Discovery
The problem
Given a vehicle ID (from a QR scan, a manual entry, or another event’s reference), a client needs to find out: which provider currently hosts this passport, and what can that provider’s API do? This has to work without a central registry that every provider must register with, because a central registry is exactly the kind of chokepoint OVP exists to avoid.
The precedent
This is a solved problem, solved more than once, and each solution rhymes:
- WebFinger —
.well-known/webfingerlets any domain answer “who is this account and what can I do with them?” - Matrix —
.well-known/matrix/serverand/clientlet a human-readable domain (matrix.org) delegate to the actual server doing the work, which can live somewhere else entirely. - OpenID Connect —
.well-known/openid-configurationlets a client discover an identity provider’s capabilities without hardcoding them. - ACME / Let’s Encrypt — domain-based proof of control, no manual registration step, no human in the loop.
OVP’s discovery should be boring by the same standard: a well-known path, a small JSON document, no manual approval step from anyone.
.well-known/ovp
Every provider exposes discovery metadata at a well-known path, e.g.:
GET https://passport.opendiag.io/.well-known/ovp
returning (shape illustrative, not final):
{
"provider": "passport.opendiag.io",
"ovpf_version": "0.1",
"api_base": "https://passport.opendiag.io/ovpf/v1",
"capabilities": ["events.read", "events.append", "attachments", "export"]
}
A client that wants to resolve ovp:01K0Y5...@passport.opendiag.io
fetches this document once, learns the API base and what the provider
supports, and proceeds — the same shape as fetching a Matrix
.well-known file before ever talking to the homeserver.
Delegation and redirection
Because the label after the @ can change (see IDENTIFIERS.md),
resolution has to check for a current redirect before trusting the
label at face value:
- Client asks the last-known provider: “where does
ovp:01K0Y5...currently live?” - If the passport has moved, the provider returns a signed redirect
pointing at the new home (signed by whichever Identity held the
administrative Grant at the time of the move — see
TRUST.md). - Client follows the redirect, verifies the signature, and repeats discovery against the new provider.
This is deliberately closer to Matrix server delegation than to a DNS CNAME: the redirect is a signed, auditable event in its own right (technically, an event on the vehicle’s own timeline: “passport moved from A to B, authorized by Identity X”), not an unauditable infrastructure-layer redirect.

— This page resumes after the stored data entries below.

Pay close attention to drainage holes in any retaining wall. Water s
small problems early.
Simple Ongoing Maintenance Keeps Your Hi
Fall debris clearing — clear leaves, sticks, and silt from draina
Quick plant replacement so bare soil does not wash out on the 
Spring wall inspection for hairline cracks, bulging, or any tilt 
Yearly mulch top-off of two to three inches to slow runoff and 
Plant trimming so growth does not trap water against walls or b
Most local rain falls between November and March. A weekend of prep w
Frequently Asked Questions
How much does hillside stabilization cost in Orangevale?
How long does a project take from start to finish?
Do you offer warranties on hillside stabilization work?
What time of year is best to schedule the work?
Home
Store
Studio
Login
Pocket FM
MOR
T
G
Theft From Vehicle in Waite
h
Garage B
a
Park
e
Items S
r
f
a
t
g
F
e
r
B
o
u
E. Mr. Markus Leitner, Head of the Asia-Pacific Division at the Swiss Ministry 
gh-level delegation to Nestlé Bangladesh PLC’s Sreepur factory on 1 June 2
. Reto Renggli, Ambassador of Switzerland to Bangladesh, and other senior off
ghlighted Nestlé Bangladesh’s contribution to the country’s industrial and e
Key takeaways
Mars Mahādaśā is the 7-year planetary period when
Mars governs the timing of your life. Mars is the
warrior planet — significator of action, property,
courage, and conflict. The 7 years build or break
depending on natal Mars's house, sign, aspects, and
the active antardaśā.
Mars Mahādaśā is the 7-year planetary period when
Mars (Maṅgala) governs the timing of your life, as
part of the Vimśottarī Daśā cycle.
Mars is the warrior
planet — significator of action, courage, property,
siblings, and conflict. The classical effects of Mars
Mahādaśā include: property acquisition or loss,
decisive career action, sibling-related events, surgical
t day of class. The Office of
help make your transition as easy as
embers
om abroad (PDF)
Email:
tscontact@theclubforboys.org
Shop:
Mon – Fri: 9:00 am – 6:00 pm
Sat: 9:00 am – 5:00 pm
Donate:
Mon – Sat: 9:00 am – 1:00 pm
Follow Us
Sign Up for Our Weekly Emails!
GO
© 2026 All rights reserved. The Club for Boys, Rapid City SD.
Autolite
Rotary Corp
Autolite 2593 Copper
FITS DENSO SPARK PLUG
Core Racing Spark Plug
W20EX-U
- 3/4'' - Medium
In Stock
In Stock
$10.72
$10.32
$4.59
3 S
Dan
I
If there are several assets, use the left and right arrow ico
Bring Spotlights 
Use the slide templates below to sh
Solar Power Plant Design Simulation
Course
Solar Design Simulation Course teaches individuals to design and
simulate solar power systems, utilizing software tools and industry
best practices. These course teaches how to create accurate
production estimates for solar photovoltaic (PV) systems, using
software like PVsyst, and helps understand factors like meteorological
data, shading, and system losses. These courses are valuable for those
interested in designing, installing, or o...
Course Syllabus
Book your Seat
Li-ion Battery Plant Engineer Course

Anyone inspecting the vehicle’s history later can see exactly when and why it moved.
What discovery is not
Discovery answers “where do I ask,” not “am I allowed to ask.” Whether a
given Identity can actually read or write the timeline once it finds the
right provider is a question for TRUST.md and the Grant model in
ARCHITECTURE.md. Keeping these separate is what makes it possible for
discovery to be fully public and unauthenticated: knowing where a
passport lives should never itself leak the passport’s contents.